- **Что сделать**
Процитируйте из исходного текста отрывок, начиная со слов «Следовательно, по всей» и заканчивая словами «мог бы возникнуть.».

- **Исходный текст**
========================

Когда мы уходили из России в 1920 году, на наш вопрос: что нам делать, наше законное церковное священноначалие (Святейший патриарх Тихон со Священным Синодом и Церковным Советом) объединенным актом дали в известном Ука­зе № 362 исчерпывающую инструкцию, как поступить.

Эта инструкция не давала нам права переходить в иные Поместные Церкви, а вменяла в обязанность, подчеркнуто, как непременный долг: старейшему архиерею войти в сноше­ние с прочими, оказавшимися за границей, русскими архиерея­ми на предмет организации высшей инстанции церковной вла­сти для епархий, находящихся в одинаковых условиях.

Это распоряжение патриарха Тихона и всего церковного управления при нем остается краеугольным камнем нашего церковного устройства. От обязанности послушания этому велению Русской Церкви нас могло бы освободить только новое веление ее законного священноначалия. А такового нет.

Следовательно, по всей силе твердых канонических зако­нов мы должны оставаться в составе Русской Церкви на тех же основаниях, какие Ею самой предписаны нам в наших ненор­мальных бедственных условиях жизни.

Даже если бы мы оказались на территории иной Поме­стной Церкви, не могло бы возникнуть вопроса о нашем пере­ходе в юрисдикцию этой Поместной Церкви. Мог бы возник­нуть лишь вопрос: позволили ли бы нам или нет церковные власти такой Поместной Церкви совершать на их территории богослужения. Но вопроса о переходе под иное священнонача­лие без благословения своего даже на общепризнанной терри­тории иной Поместной Церкви не мог бы возникнуть.

Только когда кончится ненормальный мучительный пери­од гонимости Русской Церкви и явится законная нормальная церковная власть в ней, сможем мы, те из нас, кто захочет оставаться вне пределов территории Русской Поместной Цер­кви, просить ее благословения на переход в другую Поместную Церковь или на образование из частей Русской Церкви совме­стно с частями других Поместных Церквей какой-либо новой Поместной Церкви. Такова каноническая сторона вопроса.

И как всегда, с ней совпадает и моральная сторона.

========================

- **Выдержки из данных**
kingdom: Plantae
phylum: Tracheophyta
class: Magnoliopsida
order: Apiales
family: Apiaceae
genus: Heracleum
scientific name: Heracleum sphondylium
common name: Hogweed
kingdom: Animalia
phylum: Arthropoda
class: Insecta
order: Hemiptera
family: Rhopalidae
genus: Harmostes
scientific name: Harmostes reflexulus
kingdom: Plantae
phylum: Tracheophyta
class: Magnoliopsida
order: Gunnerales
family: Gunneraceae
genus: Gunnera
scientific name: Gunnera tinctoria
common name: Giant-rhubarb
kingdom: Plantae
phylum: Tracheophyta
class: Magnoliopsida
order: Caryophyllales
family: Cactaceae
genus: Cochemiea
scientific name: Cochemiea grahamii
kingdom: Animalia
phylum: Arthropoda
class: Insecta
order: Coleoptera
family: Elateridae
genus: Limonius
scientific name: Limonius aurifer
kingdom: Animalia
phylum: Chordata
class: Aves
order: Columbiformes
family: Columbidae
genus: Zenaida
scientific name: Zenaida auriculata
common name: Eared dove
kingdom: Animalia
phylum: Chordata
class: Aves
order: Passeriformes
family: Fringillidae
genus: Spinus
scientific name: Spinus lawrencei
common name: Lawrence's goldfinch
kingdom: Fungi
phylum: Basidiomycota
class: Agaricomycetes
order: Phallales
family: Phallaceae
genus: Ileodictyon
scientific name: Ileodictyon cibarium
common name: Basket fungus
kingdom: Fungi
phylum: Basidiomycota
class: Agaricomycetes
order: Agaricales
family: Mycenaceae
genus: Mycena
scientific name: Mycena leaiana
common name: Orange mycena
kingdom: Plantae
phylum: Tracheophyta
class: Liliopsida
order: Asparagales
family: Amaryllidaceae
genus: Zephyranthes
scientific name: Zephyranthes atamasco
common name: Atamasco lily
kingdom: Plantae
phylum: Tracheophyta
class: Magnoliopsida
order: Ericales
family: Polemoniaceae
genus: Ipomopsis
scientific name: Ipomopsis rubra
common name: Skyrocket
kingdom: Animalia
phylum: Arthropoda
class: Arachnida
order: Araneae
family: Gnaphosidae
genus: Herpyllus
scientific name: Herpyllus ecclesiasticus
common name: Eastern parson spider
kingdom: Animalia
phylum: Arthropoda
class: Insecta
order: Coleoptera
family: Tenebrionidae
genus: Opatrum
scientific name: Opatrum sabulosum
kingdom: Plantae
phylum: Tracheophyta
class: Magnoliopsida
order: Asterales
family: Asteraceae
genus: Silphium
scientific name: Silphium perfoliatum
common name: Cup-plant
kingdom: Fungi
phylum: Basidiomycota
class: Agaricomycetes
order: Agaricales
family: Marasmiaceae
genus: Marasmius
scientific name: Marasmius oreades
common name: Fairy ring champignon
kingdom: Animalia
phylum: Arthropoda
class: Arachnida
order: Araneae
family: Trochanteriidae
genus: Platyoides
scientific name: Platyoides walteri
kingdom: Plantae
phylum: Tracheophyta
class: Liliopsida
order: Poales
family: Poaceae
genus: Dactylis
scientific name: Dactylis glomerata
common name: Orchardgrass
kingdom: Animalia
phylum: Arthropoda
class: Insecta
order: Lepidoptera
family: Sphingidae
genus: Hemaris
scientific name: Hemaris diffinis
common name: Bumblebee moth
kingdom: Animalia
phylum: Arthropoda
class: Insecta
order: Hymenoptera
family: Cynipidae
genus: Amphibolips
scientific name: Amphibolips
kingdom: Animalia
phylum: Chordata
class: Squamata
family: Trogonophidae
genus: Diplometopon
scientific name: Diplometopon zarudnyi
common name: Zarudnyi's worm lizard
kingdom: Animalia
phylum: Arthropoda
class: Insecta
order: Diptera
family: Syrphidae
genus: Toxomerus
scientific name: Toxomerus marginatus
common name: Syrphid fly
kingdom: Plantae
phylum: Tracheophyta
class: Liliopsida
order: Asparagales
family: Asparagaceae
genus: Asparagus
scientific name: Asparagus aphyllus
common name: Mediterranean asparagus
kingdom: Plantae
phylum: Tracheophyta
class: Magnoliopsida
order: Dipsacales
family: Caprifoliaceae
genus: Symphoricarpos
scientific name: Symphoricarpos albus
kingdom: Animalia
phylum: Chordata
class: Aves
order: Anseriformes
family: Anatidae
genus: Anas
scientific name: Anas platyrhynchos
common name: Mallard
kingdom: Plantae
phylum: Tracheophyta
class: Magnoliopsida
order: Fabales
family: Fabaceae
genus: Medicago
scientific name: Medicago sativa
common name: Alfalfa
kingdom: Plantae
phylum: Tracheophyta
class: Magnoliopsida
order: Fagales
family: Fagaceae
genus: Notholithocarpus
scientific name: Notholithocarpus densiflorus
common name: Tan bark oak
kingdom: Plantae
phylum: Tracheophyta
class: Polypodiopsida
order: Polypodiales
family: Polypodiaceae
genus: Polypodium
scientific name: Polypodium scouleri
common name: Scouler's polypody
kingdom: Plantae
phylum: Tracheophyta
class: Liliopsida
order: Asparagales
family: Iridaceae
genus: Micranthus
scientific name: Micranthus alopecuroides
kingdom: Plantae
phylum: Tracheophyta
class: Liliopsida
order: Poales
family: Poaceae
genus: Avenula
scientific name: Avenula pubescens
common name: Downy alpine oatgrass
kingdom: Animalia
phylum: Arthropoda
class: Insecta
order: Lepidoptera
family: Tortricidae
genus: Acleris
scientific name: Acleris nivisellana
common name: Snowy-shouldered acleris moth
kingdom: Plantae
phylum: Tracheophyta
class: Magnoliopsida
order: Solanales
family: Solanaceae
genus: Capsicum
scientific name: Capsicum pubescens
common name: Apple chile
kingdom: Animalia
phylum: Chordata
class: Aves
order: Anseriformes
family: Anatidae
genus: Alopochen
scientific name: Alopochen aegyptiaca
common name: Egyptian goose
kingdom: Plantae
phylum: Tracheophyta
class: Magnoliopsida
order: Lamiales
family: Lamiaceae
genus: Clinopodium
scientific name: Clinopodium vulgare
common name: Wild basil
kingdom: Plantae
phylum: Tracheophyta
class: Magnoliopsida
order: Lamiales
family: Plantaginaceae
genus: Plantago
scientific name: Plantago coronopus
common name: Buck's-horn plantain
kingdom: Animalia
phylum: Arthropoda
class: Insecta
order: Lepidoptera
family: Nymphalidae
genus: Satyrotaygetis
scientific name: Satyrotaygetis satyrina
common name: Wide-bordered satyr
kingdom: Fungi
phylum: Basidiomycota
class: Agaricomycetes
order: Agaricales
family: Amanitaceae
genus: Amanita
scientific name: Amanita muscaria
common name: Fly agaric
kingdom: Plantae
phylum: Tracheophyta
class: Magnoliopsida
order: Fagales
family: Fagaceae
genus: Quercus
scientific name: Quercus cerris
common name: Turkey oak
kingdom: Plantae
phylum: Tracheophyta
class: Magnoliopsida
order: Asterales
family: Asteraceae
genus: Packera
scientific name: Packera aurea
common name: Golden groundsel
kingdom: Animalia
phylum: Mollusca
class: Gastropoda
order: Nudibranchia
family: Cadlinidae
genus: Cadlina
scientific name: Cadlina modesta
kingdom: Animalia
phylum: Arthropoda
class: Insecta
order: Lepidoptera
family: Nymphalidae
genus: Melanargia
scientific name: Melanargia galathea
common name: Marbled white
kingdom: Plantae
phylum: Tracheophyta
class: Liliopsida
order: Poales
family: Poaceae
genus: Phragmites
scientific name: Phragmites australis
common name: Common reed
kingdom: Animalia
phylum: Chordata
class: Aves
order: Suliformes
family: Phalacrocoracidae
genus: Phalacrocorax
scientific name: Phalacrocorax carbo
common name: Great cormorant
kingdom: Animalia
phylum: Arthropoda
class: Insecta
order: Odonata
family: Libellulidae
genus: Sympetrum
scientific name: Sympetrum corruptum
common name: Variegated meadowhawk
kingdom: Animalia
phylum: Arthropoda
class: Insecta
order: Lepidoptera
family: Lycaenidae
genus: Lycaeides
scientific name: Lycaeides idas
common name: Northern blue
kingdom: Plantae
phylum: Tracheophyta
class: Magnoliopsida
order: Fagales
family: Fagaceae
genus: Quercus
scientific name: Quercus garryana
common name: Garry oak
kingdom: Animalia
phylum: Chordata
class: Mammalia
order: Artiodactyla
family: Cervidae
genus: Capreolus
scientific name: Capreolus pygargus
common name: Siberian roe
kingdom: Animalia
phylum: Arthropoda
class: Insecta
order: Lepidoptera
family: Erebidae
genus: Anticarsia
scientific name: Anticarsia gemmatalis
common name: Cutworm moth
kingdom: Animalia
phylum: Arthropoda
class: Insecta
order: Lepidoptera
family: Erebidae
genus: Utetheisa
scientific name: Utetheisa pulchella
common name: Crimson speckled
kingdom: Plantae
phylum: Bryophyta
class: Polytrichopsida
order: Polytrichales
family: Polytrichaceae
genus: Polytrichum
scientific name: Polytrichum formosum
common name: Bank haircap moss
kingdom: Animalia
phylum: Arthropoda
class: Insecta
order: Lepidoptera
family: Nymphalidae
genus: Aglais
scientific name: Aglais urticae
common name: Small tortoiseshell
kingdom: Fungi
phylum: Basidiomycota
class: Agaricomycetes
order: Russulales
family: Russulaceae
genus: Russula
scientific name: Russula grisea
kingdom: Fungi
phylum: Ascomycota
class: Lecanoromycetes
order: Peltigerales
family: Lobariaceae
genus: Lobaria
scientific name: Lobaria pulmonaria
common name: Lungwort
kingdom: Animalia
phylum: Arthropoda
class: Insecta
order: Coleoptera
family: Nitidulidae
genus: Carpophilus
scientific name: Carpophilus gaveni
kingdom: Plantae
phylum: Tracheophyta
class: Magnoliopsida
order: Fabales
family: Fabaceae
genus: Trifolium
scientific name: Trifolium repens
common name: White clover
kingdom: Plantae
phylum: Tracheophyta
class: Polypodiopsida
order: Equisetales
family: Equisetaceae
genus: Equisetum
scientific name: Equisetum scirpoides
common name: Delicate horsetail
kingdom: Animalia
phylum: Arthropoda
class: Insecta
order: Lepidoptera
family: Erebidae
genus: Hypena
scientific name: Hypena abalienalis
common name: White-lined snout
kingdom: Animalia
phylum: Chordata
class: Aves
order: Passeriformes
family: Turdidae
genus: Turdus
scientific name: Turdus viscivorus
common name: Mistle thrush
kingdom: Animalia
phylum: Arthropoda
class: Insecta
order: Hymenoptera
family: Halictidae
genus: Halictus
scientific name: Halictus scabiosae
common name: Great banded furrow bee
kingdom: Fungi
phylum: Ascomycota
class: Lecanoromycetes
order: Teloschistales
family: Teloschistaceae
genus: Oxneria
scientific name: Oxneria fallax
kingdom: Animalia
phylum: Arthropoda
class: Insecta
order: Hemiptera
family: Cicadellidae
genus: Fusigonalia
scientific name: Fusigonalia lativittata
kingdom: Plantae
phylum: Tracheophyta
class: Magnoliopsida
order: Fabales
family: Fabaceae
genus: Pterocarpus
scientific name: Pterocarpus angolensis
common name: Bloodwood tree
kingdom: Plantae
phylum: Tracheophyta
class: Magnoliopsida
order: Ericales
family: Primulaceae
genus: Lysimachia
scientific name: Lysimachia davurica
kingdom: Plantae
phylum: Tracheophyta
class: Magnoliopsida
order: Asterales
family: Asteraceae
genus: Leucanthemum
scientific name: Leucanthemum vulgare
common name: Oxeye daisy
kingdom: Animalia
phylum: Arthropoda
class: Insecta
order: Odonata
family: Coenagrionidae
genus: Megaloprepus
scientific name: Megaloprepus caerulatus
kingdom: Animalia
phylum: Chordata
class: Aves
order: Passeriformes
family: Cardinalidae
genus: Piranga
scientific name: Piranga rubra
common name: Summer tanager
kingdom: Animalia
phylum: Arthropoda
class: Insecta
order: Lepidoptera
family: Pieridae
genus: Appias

========================

- **Результат выполнения**
Следовательно, по всей силе твердых канонических зако­нов мы должны оставаться в составе Русской Церкви на тех же основаниях, какие Ею самой предписаны нам в наших ненор­мальных бедственных условиях жизни.

Даже если бы мы оказались на территории иной Поме­стной Церкви, не могло бы возникнуть вопроса о нашем пере­ходе в юрисдикцию этой Поместной Церкви. Мог бы возник­нуть лишь вопрос: позволили ли бы нам или нет церковные власти такой Поместной Церкви совершать на их территории богослужения. Но вопроса о переходе под иное священнонача­лие без благословения своего даже на общепризнанной терри­тории иной Поместной Церкви не мог бы возникнуть.